WORK ORDER ▸ Check every line of the entries below for "between", and copy the lines that have it.

Saved data entries:
#####

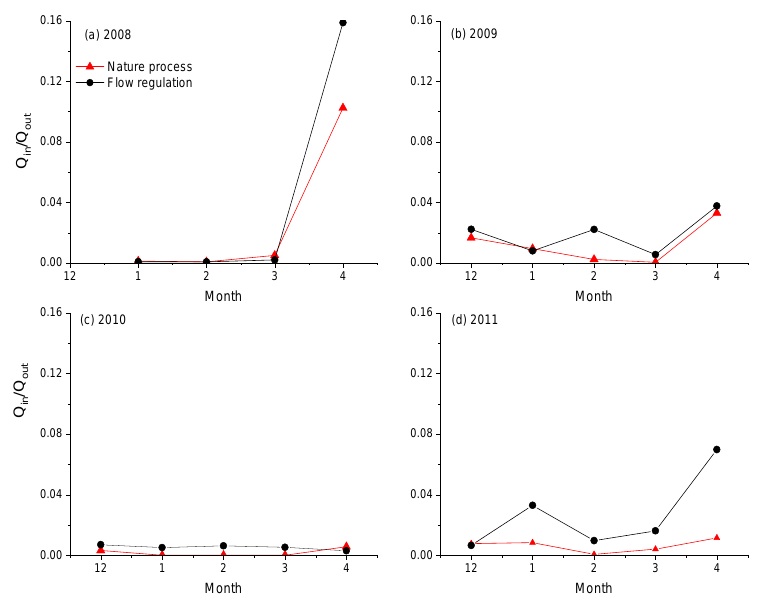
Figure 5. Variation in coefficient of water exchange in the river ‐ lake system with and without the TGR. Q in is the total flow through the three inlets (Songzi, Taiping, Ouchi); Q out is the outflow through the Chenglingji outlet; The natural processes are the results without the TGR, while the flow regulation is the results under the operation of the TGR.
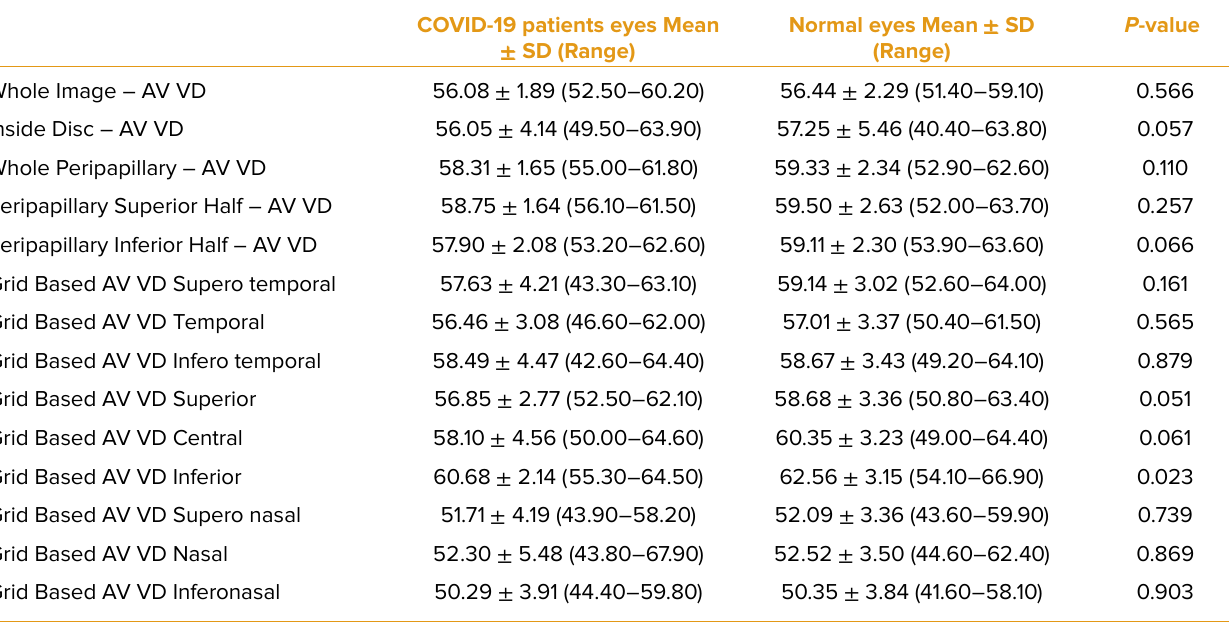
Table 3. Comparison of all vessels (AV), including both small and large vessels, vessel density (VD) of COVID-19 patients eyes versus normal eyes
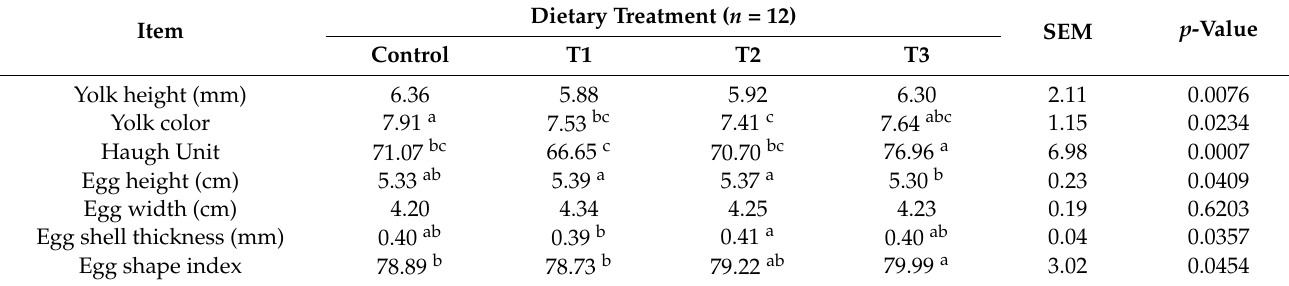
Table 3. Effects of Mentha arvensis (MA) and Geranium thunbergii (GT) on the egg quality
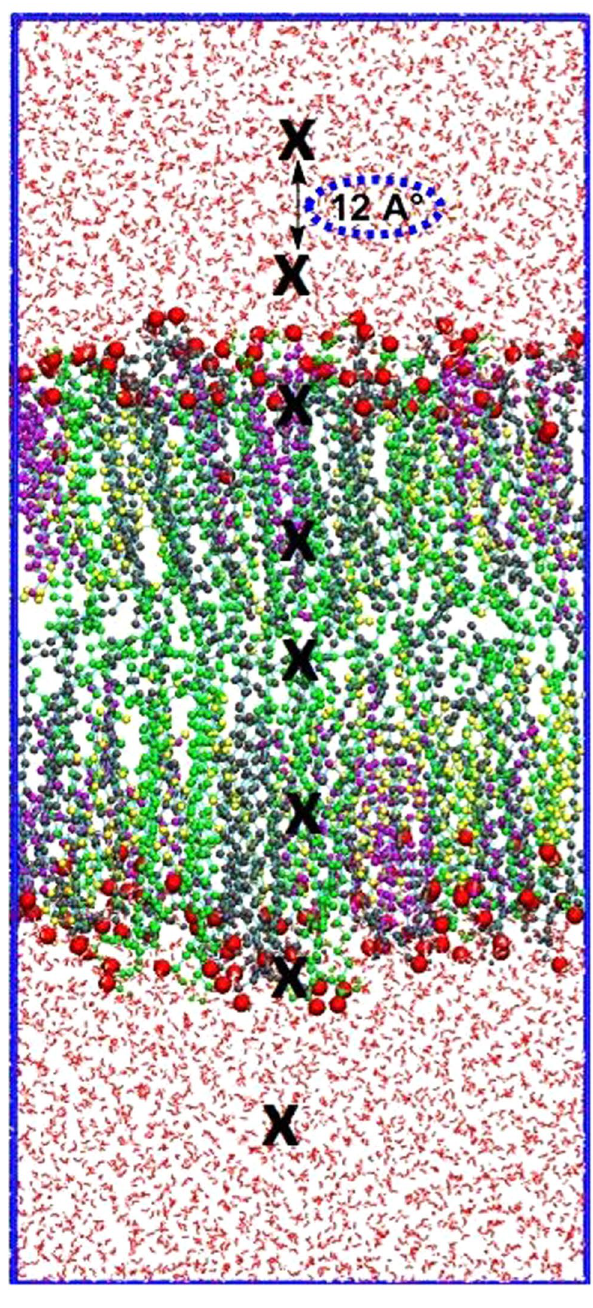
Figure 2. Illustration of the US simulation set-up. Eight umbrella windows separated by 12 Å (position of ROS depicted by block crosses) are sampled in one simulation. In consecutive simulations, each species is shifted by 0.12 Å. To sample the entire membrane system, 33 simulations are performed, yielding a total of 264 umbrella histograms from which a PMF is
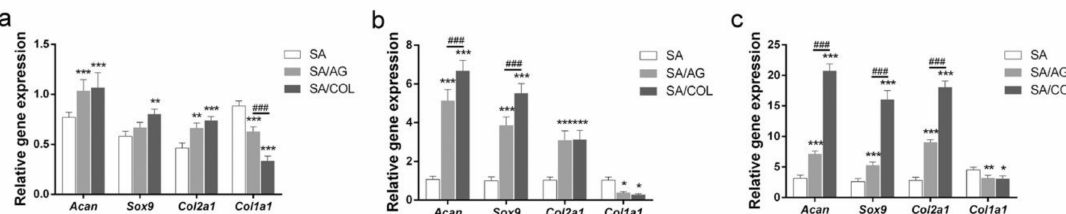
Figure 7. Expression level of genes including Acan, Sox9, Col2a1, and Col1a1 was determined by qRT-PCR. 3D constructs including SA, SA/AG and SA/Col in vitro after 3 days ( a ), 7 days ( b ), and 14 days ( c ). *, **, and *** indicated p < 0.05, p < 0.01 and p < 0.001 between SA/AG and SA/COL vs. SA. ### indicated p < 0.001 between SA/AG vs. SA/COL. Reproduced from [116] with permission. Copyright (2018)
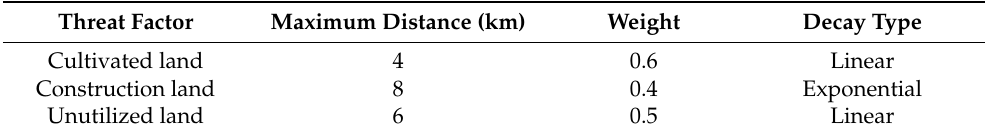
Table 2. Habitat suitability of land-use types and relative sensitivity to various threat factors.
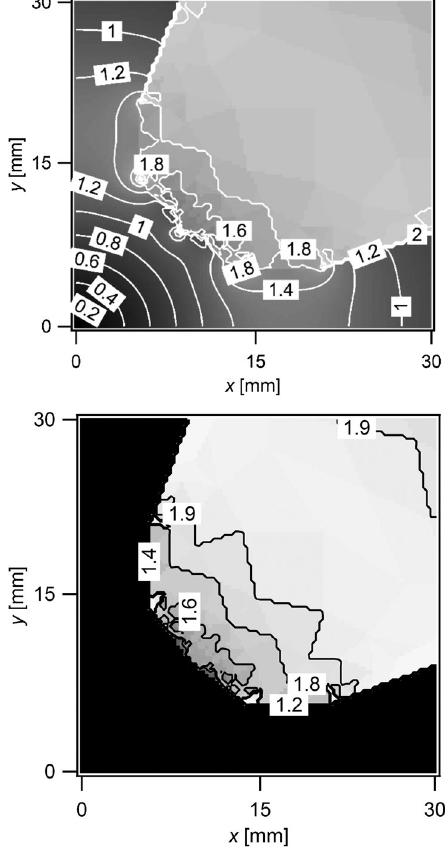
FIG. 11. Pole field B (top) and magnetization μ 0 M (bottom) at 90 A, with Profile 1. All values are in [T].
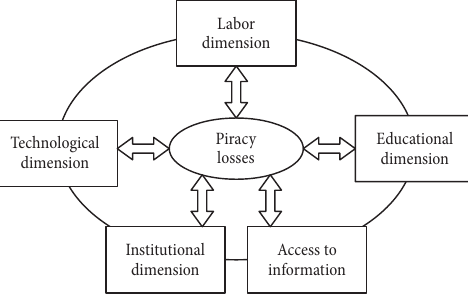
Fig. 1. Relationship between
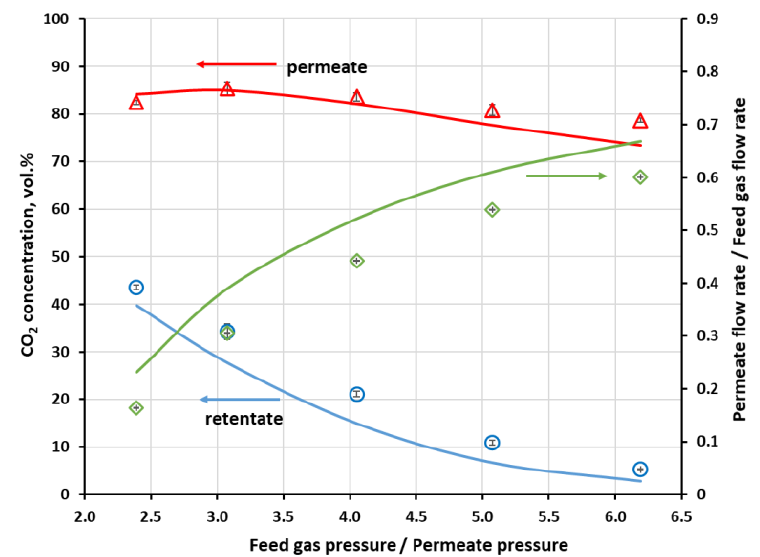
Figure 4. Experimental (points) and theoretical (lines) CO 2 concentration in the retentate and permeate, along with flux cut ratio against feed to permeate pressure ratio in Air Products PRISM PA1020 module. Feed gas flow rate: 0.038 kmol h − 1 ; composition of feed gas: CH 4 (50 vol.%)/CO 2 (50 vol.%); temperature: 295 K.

#####

TASK SOLUTION ▸
Figure 7. Expression level of genes including Acan, Sox9, Col2a1, and Col1a1 was determined by qRT-PCR. 3D constructs including SA, SA/AG and SA/Col in vitro after 3 days ( a ), 7 days ( b ), and 14 days ( c ). *, **, and *** indicated p < 0.05, p < 0.01 and p < 0.001 between SA/AG and SA/COL vs. SA. ### indicated p < 0.001 between SA/AG vs. SA/COL. Reproduced from [116] with permission. Copyright (2018)
Fig. 1. Relationship between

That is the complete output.